START PROVIDED RECORDS

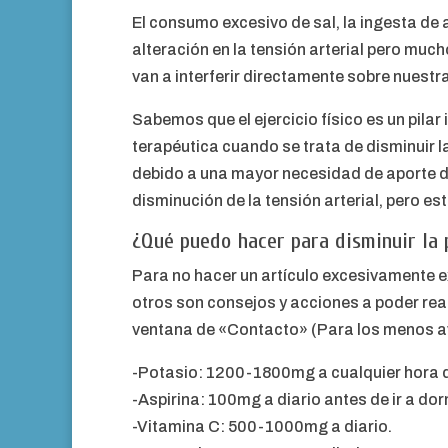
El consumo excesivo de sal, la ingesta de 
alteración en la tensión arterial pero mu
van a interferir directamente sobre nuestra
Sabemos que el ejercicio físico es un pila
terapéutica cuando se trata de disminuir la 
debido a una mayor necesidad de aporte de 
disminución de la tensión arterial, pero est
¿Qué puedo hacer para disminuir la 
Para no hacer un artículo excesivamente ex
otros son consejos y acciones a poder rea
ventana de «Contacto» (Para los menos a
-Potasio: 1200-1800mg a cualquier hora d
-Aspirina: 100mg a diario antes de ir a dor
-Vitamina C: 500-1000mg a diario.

END PROVIDED RECORDS
START PROVIDED RECORDS

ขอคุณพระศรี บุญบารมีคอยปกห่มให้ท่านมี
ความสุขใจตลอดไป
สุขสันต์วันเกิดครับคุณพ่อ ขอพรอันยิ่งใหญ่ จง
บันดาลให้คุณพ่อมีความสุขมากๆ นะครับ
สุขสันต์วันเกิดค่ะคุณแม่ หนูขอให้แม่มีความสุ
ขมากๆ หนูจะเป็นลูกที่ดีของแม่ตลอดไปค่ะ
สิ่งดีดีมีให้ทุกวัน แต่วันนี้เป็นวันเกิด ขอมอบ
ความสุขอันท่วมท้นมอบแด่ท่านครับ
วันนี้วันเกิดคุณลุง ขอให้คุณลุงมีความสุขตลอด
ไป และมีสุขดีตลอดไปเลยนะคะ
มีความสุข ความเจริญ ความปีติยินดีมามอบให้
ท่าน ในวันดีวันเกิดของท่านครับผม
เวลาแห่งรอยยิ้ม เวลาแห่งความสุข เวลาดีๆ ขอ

END PROVIDED RECORDS
START PROVIDED RECORDS

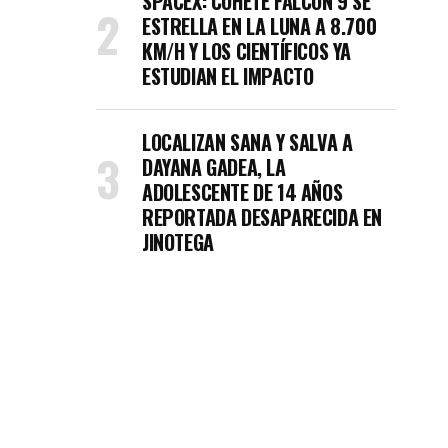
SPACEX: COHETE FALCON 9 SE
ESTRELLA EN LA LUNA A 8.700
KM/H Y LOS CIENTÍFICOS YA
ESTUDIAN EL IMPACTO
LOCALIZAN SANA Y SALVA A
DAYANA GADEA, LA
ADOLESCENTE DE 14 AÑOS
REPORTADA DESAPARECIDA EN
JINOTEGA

END PROVIDED RECORDS

**BRIEF**
Copy out the data starting at the line that contains "El consumo excesivo de sal, la ingesta de" and ending at the line that contains "-Potasio: 1200-1800mg a cualquier hora d", replacing "tensión arterial" with "presión arterial" and leaving everything else the same.

**TASK ANSWER**
El consumo excesivo de sal, la ingesta de 
alteración en la presión arterial pero mu
van a interferir directamente sobre nuestra
Sabemos que el ejercicio físico es un pila
terapéutica cuando se trata de disminuir la 
debido a una mayor necesidad de aporte de 
disminución de la presión arterial, pero est
¿Qué puedo hacer para disminuir la 
Para no hacer un artículo excesivamente ex
otros son consejos y acciones a poder rea
ventana de «Contacto» (Para los menos a
-Potasio: 1200-1800mg a cualquier hora d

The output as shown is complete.